[YOUR INSTRUCTIONS]
Each line that contains "below" needs to be copied from the listing.

┄┄┄┄┄┄┄┄┄┄

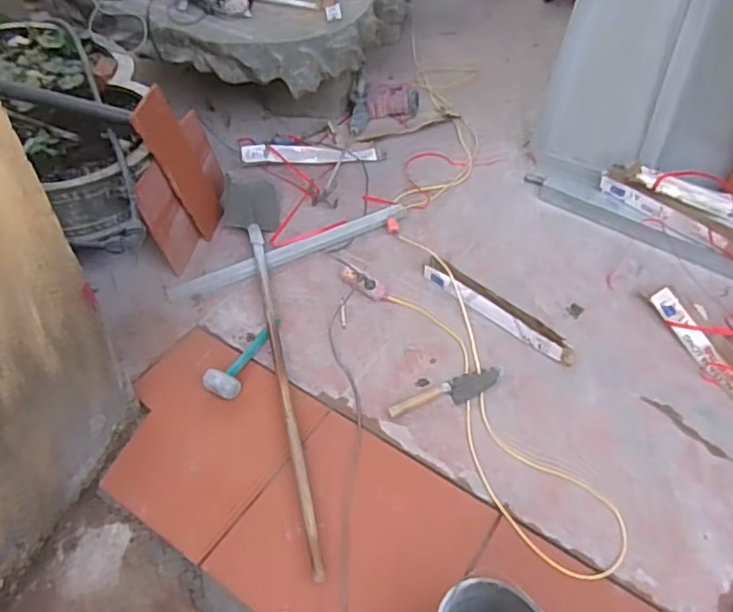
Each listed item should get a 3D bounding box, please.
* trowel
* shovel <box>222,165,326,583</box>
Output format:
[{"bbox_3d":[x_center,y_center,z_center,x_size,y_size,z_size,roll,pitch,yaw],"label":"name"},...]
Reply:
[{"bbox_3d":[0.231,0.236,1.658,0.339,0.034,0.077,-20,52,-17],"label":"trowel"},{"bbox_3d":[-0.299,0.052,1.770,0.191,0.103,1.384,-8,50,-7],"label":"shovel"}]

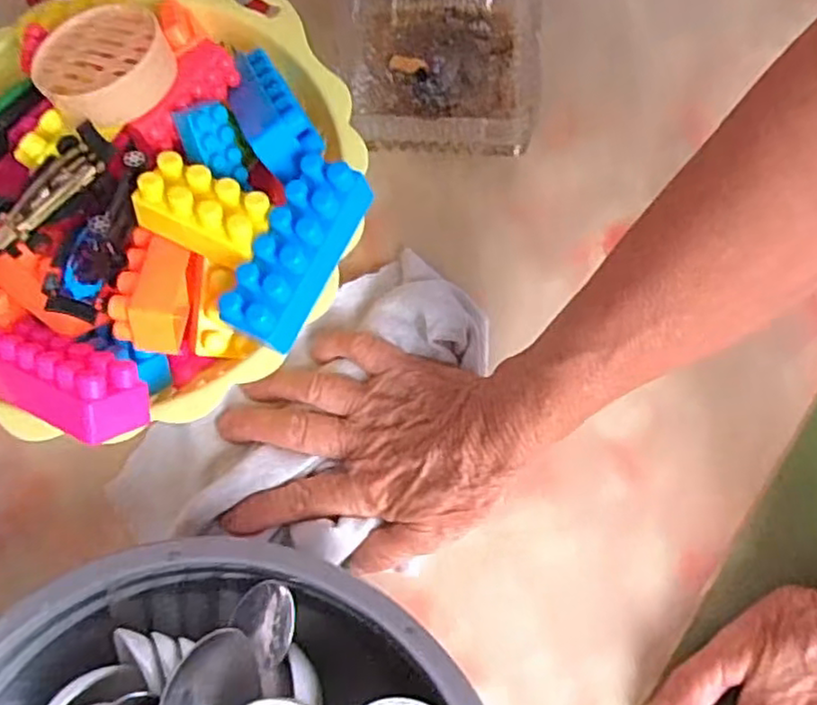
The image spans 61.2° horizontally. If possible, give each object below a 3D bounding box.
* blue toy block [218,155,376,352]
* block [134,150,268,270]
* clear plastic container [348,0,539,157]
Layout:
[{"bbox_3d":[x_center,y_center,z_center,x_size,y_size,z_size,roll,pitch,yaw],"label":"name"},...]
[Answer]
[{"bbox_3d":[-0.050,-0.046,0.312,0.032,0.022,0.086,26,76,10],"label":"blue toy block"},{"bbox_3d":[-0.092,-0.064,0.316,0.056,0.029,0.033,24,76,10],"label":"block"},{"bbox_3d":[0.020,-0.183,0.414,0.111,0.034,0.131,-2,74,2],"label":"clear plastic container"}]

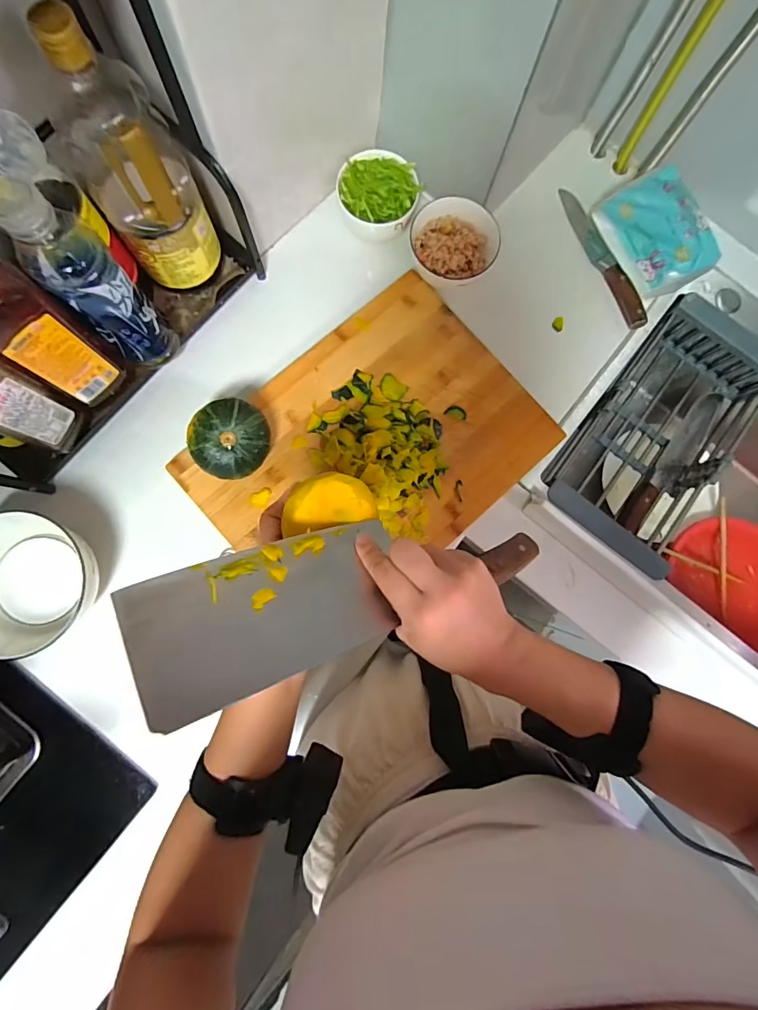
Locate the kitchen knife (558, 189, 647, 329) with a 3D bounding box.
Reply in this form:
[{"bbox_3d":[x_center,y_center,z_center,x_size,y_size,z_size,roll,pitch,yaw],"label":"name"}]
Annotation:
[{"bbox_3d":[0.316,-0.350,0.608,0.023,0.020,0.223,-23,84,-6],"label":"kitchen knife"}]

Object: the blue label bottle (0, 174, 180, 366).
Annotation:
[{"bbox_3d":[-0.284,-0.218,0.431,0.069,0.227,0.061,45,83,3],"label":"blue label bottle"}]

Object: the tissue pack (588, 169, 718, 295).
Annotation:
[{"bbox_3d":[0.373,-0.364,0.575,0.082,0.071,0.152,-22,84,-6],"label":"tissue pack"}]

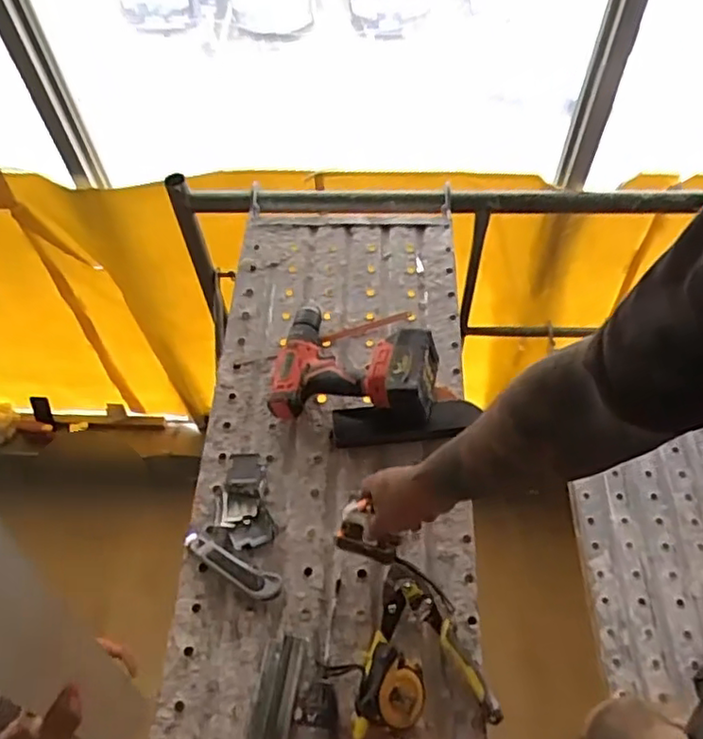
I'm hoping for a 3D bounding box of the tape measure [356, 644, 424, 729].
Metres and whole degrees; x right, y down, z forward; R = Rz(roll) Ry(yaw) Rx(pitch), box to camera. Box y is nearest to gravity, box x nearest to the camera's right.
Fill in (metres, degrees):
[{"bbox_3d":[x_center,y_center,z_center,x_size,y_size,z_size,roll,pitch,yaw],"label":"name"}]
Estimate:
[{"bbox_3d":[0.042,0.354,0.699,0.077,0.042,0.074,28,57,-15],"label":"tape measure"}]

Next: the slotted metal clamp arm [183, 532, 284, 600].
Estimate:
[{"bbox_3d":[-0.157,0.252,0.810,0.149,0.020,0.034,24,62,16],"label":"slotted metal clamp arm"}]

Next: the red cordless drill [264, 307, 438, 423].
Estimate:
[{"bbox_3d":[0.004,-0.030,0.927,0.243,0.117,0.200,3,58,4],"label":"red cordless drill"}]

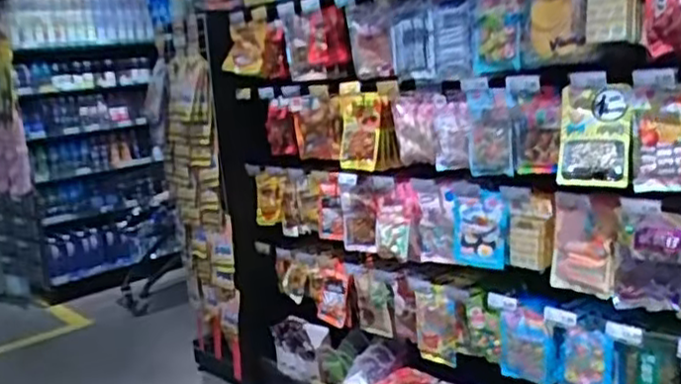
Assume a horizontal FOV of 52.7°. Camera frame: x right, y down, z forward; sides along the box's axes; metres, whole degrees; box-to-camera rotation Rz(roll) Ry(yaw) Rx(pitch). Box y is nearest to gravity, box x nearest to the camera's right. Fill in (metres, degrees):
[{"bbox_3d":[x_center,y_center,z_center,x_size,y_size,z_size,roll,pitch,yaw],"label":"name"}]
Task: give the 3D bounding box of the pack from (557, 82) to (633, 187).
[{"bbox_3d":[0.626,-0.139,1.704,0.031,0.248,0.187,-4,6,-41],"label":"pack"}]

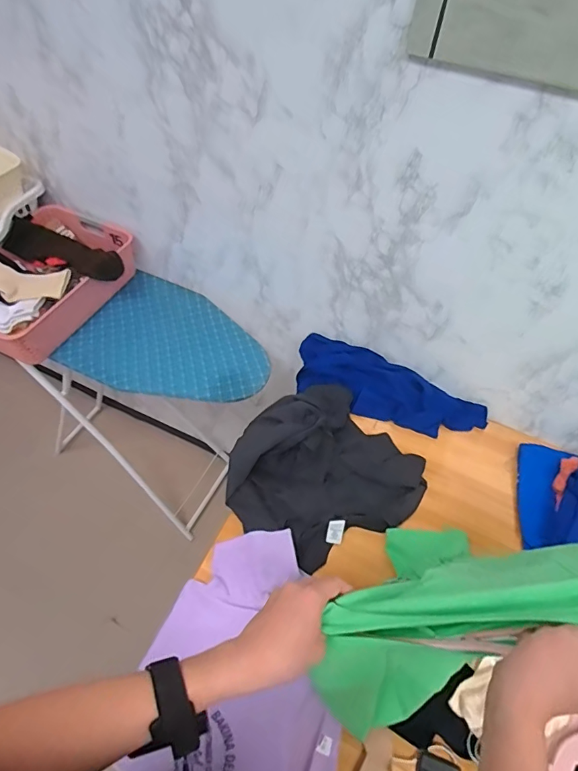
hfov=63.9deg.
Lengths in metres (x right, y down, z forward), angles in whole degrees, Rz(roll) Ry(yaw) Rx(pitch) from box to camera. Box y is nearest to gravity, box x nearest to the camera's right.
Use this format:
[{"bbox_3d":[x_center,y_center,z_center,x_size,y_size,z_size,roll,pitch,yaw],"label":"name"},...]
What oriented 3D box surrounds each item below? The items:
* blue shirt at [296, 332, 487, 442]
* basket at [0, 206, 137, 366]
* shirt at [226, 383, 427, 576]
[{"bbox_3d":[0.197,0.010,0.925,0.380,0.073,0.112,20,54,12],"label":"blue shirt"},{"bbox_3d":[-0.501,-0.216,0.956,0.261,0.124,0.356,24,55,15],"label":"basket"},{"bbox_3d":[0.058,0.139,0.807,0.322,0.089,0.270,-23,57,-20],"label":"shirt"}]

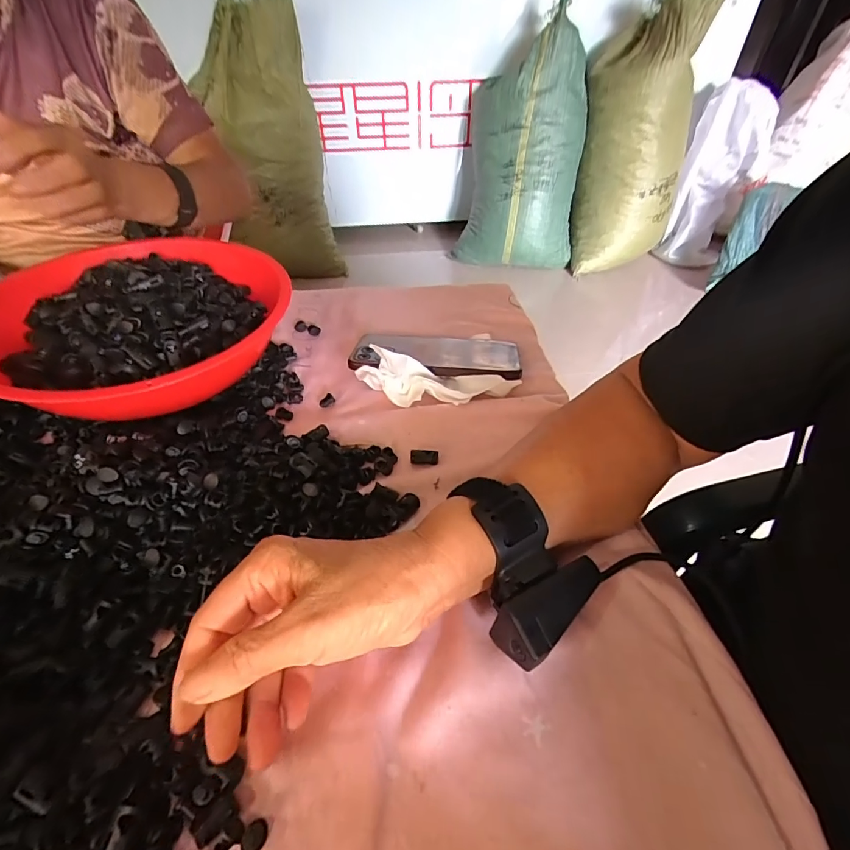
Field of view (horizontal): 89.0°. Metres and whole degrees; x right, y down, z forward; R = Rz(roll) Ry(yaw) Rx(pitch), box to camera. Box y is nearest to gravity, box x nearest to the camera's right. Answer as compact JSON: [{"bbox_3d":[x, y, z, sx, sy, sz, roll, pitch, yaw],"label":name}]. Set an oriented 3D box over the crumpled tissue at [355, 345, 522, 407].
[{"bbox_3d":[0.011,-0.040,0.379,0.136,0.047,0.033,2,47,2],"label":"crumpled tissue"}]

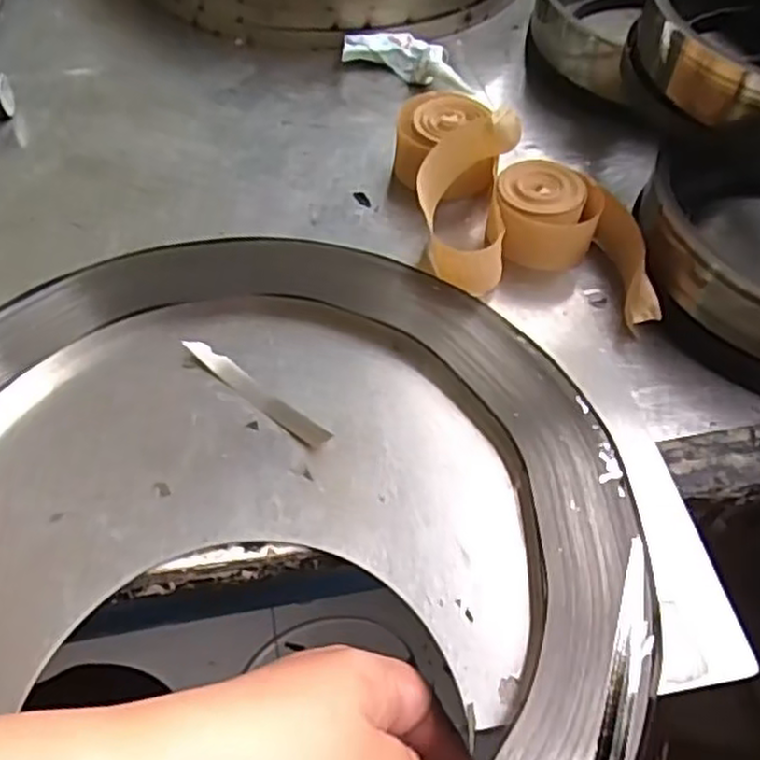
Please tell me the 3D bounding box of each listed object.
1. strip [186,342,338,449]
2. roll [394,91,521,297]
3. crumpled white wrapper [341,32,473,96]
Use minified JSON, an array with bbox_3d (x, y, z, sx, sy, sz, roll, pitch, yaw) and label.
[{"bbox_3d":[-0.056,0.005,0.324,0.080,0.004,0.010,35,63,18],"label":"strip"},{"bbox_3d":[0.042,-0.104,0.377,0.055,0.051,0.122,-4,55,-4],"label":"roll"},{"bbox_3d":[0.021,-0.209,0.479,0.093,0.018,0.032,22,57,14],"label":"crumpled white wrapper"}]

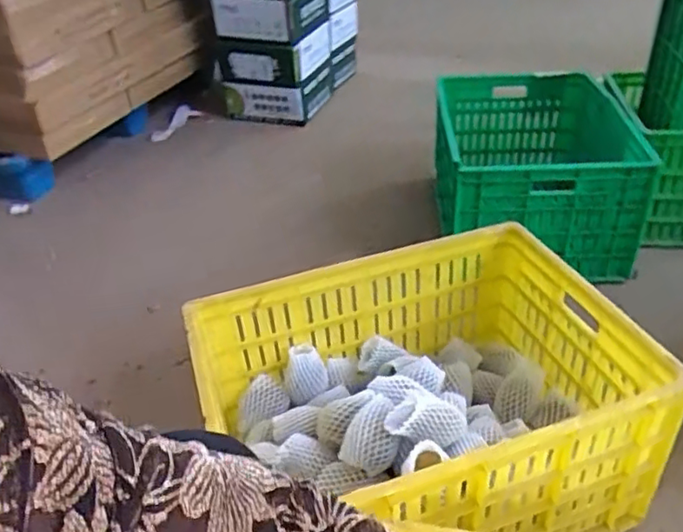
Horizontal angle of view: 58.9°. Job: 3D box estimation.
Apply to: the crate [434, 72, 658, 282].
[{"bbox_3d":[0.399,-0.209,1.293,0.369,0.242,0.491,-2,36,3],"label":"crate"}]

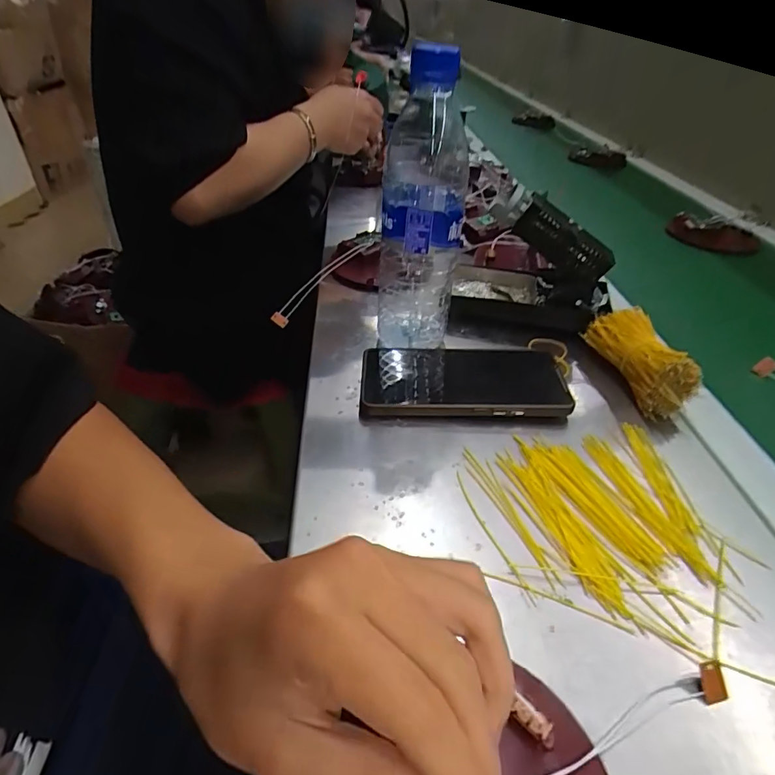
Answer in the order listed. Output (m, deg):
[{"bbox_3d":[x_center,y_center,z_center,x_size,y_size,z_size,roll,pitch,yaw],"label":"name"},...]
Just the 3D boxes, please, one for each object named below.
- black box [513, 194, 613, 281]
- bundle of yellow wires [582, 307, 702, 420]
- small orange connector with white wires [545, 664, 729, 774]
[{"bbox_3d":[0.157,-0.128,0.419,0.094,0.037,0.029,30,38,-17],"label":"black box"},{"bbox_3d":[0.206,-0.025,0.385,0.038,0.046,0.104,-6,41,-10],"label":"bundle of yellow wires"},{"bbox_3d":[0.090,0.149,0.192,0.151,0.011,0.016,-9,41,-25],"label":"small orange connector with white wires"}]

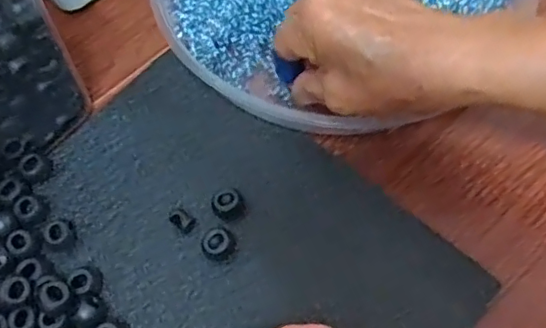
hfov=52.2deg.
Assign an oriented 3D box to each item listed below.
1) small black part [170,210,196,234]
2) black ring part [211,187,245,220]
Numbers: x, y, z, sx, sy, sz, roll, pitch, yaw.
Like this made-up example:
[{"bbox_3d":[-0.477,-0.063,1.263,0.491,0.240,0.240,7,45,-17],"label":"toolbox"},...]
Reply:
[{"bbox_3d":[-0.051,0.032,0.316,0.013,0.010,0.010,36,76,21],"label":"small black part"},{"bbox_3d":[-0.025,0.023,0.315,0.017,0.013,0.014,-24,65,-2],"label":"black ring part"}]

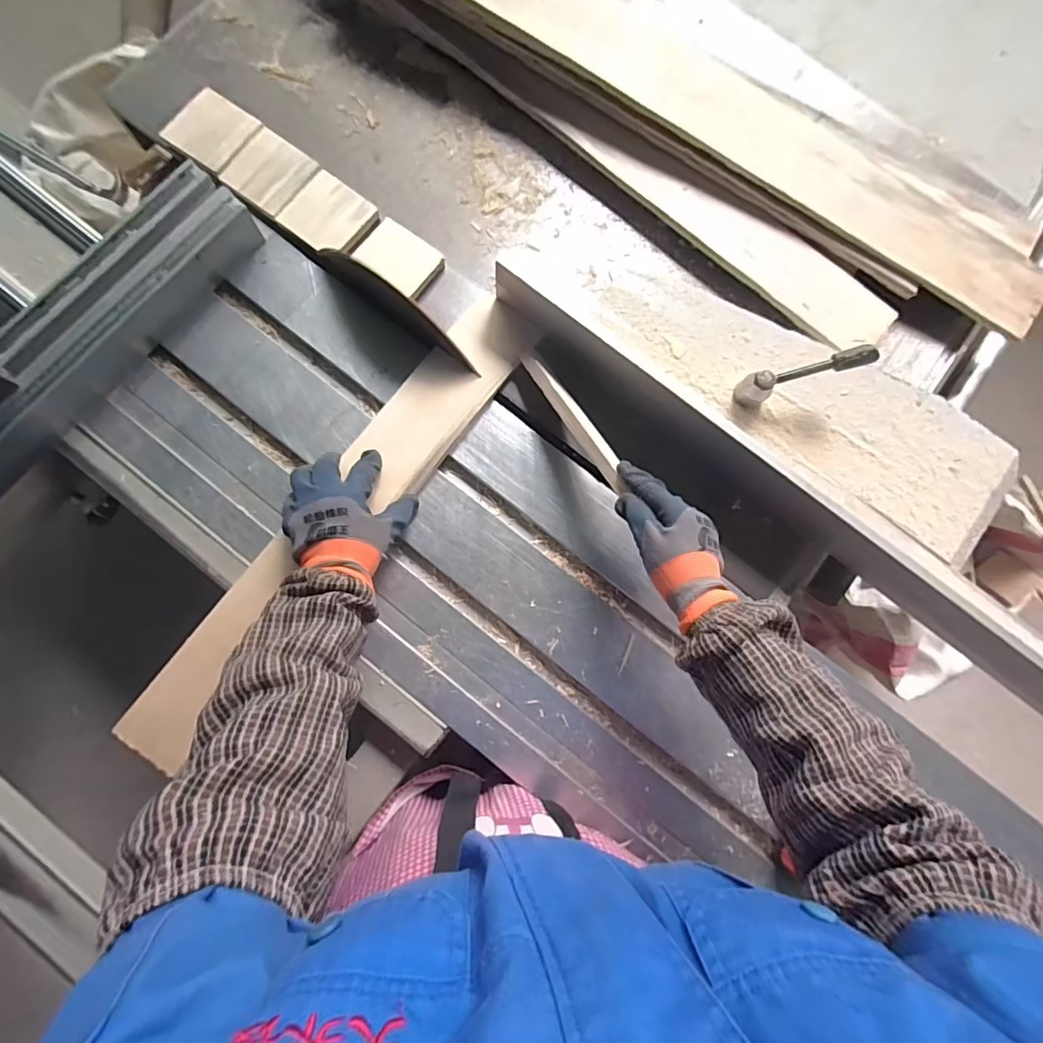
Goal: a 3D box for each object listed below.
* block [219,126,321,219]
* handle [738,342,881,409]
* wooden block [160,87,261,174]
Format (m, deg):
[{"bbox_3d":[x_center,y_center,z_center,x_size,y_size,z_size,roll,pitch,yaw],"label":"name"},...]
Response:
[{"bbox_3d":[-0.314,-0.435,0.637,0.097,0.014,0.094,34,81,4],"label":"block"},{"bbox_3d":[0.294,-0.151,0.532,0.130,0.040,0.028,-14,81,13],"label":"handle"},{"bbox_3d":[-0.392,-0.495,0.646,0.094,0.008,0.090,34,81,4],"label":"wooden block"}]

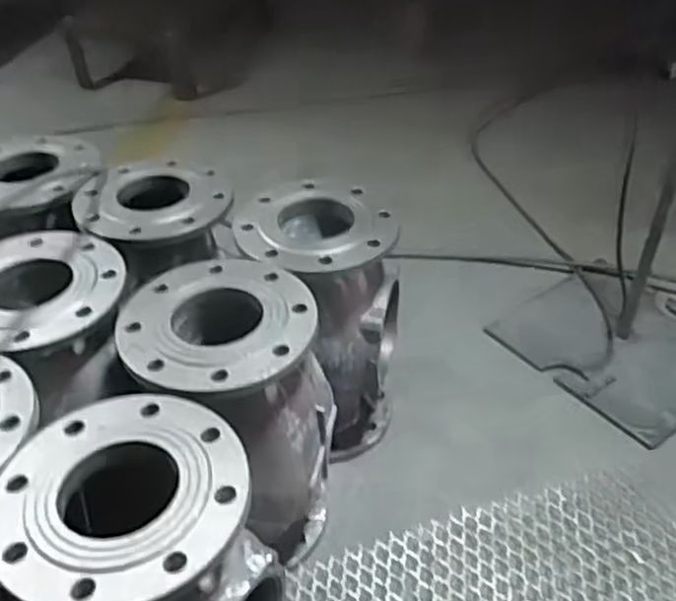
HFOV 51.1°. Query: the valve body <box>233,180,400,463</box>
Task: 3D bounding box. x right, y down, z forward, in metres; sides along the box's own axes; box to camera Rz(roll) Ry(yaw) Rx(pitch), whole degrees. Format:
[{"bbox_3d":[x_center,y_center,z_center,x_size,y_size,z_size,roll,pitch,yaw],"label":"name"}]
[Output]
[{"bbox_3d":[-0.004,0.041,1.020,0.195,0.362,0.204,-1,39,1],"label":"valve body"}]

┄┄┄┄┄┄┄┄┄┄

[EXERCISE RESPONSE]
The image spans 61.2° horizontally. If possible, give each object below a 3D bounding box.
What oriented 3D box surrounds each item below? The items:
Just the 3D boxes, please, one for each object named below.
Assign an oriented 3D box to each item listed below.
Goal: a 3D box for each object listed below.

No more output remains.